I have a nice, refreshing 32-ounce cup of caffeinated soda with the meal, of course. I love soda. It's fizzy. And sweet. And the caffeine is really wonderful for that mid-afternoon slump.
I used to eat like that all the time, with results very similar to what I experienced when I didn't exercise. As I gradually changed the way I ate, I started to notice a big difference in my energy level, which meant I wrote more and with improved concentration.
While I support the belief that completely depriving myself of foods I love will eventually cause me to binge on the them until I sink into a hypo-glycemic and cholesterol-induced coma, it is also clear that I cannot eat like that every day. Or even every week. So I try to keep healthy foods in the house, and plan my errands for later in the afternoon to avoid that temptation.
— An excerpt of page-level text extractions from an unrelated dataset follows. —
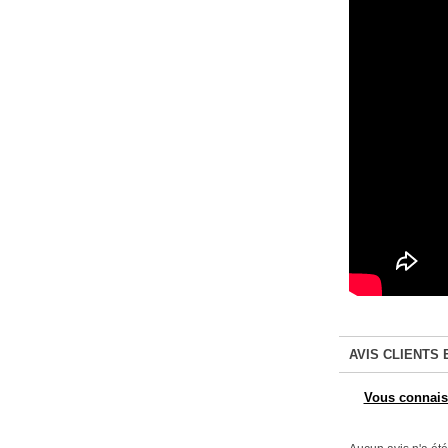
AVIS CLIENTS 
Vous connaiss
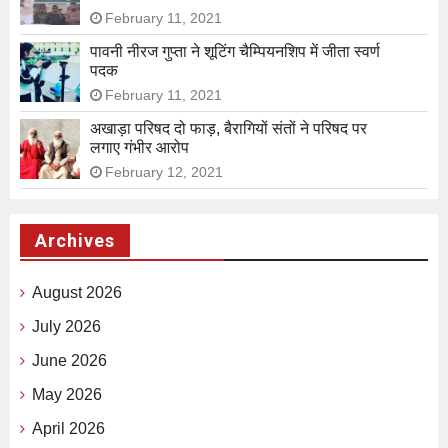
February 11, 2021
पावनी नीरज गुप्ता ने शूटिंग चैम्पियनशिप में जीता स्वर्ण
पदक
February 11, 2021
अखाड़ा परिषद दो फाड़, बैरागियों संतों ने परिषद पर
लगाए गंभीर आरोप
February 12, 2021
Archives
August 2026
July 2026
June 2026
May 2026
April 2026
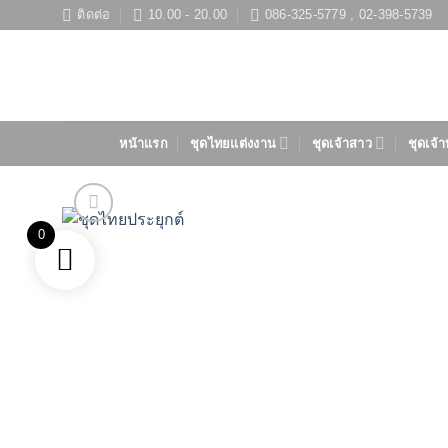
ข้าม
ติดต่อ
10.00 - 20.00
086-325-5779 , 02-398-5739
ไป
ยัง
เนื้อหา
หน้าแรก
ชุดไทยแต่งงาน
ชุดเจ้าสาว
ชุดเจ้า
0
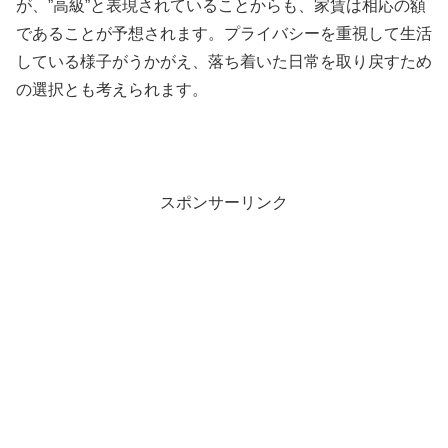
が、”高級”と表現されていることからも、家賃は相応の額
であることが予想されます。プライバシーを重視して生活
している様子がうかがえ、落ち着いた日常を取り戻すため
の選択とも考えられます。
スポンサーリンク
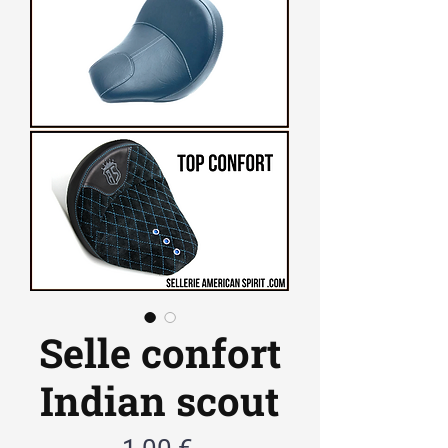
Selle confort
Indian scout
Prix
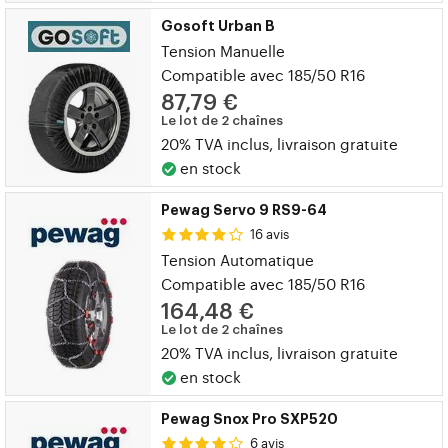
Gosoft Urban B
Tension Manuelle
Compatible avec 185/50 R16
87,79 €
Le lot de 2 chaînes
20% TVA inclus, livraison gratuite
en stock
Pewag Servo 9 RS9-64
16 avis
Tension Automatique
Compatible avec 185/50 R16
164,48 €
Le lot de 2 chaînes
20% TVA inclus, livraison gratuite
en stock
Pewag Snox Pro SXP520
6 avis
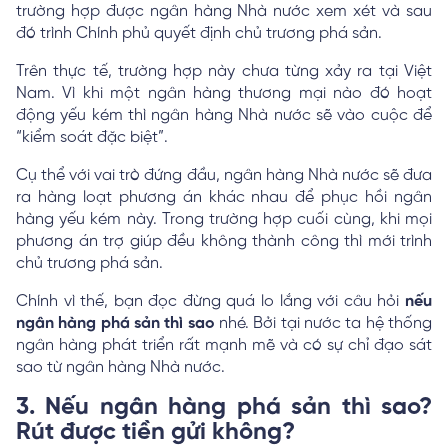
trường hợp được ngân hàng Nhà nước xem xét và sau
đó trình Chính phủ quyết định chủ trương phá sản.
Trên thực tế, trường hợp này chưa từng xảy ra tại Việt
Nam. Vì khi một ngân hàng thương mại nào đó hoạt
động yếu kém thì ngân hàng Nhà nước sẽ vào cuộc để
“kiểm soát đặc biệt”.
Cụ thể với vai trò đứng đầu, ngân hàng Nhà nước sẽ đưa
ra hàng loạt phương án khác nhau để phục hồi ngân
hàng yếu kém này. Trong trường hợp cuối cùng, khi mọi
phương án trợ giúp đều không thành công thì mới trình
chủ trương phá sản.
Chính vì thế, bạn đọc đừng quá lo lắng với câu hỏi
nếu
ngân hàng phá sản thì sao
nhé. Bởi tại nước ta hệ thống
ngân hàng phát triển rất mạnh mẽ và có sự chỉ đạo sát
sao từ ngân hàng Nhà nước.
3. Nếu ngân hàng phá sản thì sao?
Rút được tiền gửi không?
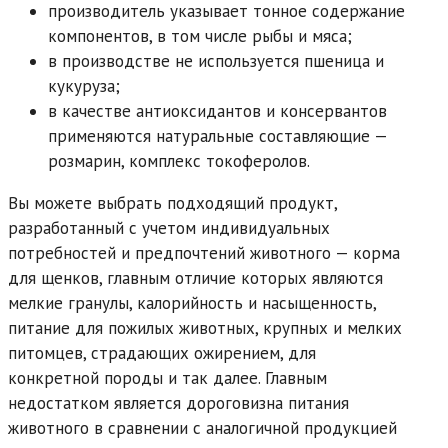
производитель указывает тонное содержание
компонентов, в том числе рыбы и мяса;
в производстве не используется пшеница и
кукуруза;
в качестве антиоксидантов и консервантов
применяются натуральные составляющие —
розмарин, комплекс токоферолов.
Вы можете выбрать подходящий продукт,
разработанный с учетом индивидуальных
потребностей и предпочтений животного — корма
для щенков, главным отличие которых являются
мелкие гранулы, калорийность и насыщенность,
питание для пожилых животных, крупных и мелких
питомцев, страдающих ожирением, для
конкретной породы и так далее. Главным
недостатком является дороговизна питания
животного в сравнении с аналогичной продукцией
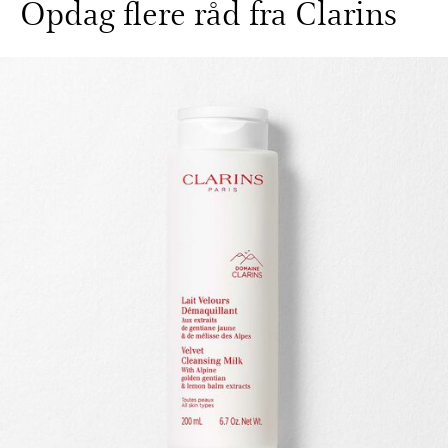
Opdag flere råd fra Clarins
HOP TIL INDHOLD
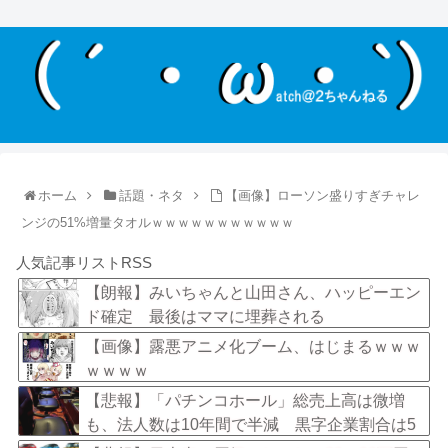
ホーム
話題・ネタ
【画像】ローソン盛りすぎチャレ
ンジの51%増量タオルｗｗｗｗｗｗｗｗｗｗｗ
人気記事リストRSS
【朗報】みいちゃんと山田さん、ハッピーエン
ド確定 最後はママに埋葬される
【画像】露悪アニメ化ブーム、はじまるｗｗｗ
ｗｗｗｗ
【悲報】「パチンコホール」総売上高は微増
も、法人数は10年間で半減 黒字企業割合は5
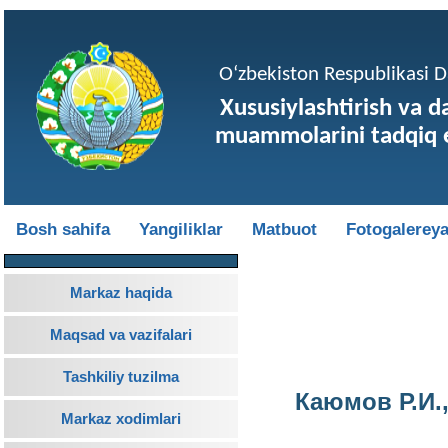
O‘zbekiston Respublikasi Da
Xususiylashtirish va d
muammolarini tadqiq e
Bosh sahifa
Yangiliklar
Matbuot
Fotogalerey
Markaz haqida
Maqsad va vazifalari
Tashkiliy tuzilma
Каюмов Р.И.
Markaz xodimlari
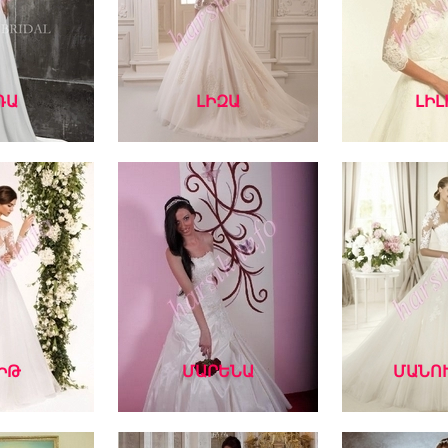
ՌԱ
ԼԻԶԱ
ԼԻԼ
ԻԹ
ՄԱՐԵՆԱ
ՄԱՆՈՒ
We all have a Bear in our lives - a thing that tempts and torments us. Sometimes, you get the Bear. Sometimes, the Bear gets you.
Soda is my Bear. I know it's bad for me, but I love it, which makes it difficult to give it up. I struggled for eight years with alcohol, but I've been battling the caffeine and sugar Bear for three times that long. I have cut back significantly, and I drink at least 72 ounces of water every day. It's not perfect, but it's progress. That's all any of us can strive for.
Mind and Spirit. Happiness is not something we gain through manipulating outside circumstances. We say things like, "when I finally get that interview published, I'll be happy," or "when I can finally earn a living with my writing, I'll be happy." It's a very typical, goal-oriented, Western thought process.
There's only one problem: it doesn't work.
Two of my most important life goals have always been to publish my writing and be financially secure. In one year, I had six short stories professionally published. I was working on a novel I was confident I could sell. I had momentum. Things were moving forward. I remember sitting in my living room one night with this sense of unreality washing over me. It was what I had always wanted - the dream. It was happening. But in the middle of all that, I didn't feel happier because of it.
That same year, my wife landed a job that paid almost twice as much as I was earning. I had more disposable income than I knew what to do with. For about three months, it was great. I could buy anything I wanted.
Then I got bored.
I had achieved both goals - in significantly greater measure than I have now - but they did not make me happy.
Happiness doesn't come from outside sources. It comes from within you. For writers, I think a lot of it comes from doing good work, and knowing you are doing good work. Even publishing the work is not as significant as the simple, life-affirming act of finding your truth and getting it on paper.
Take care of your mind and spirit by reaching for happiness within you. There is so much to be happy about. So much to be grateful for. You are a thinking, reasoning being with a unique perspective that you can share with others. That in itself is a tremendous gift, well worth celebrating. It is so precious. Start your day with a gratitude prayer or meditation. Even if you're reading this on a library computer because you live in a homeless shelter. You have things to be grateful for. Give thanks for the library and the shelter. It's a beginning. Wherever you are, you can grow.
Attend to your own care and feeding this week. See what positive changes you can make. If you go outside and take a ten-minute walk tonight, that's improvement. If you put the bag of cookies back in the cupboard before it's empty, that's improvement. If you say to yourself, "happiness is a choice, and I choose to be happy," that's improvement - even if you don't believe it yet. Say it three times a day for the next month and you'll own it for life.
If any or all of those things lead to one more good sentence, one more good paragraph, one more good page, it will have been worth all your effort.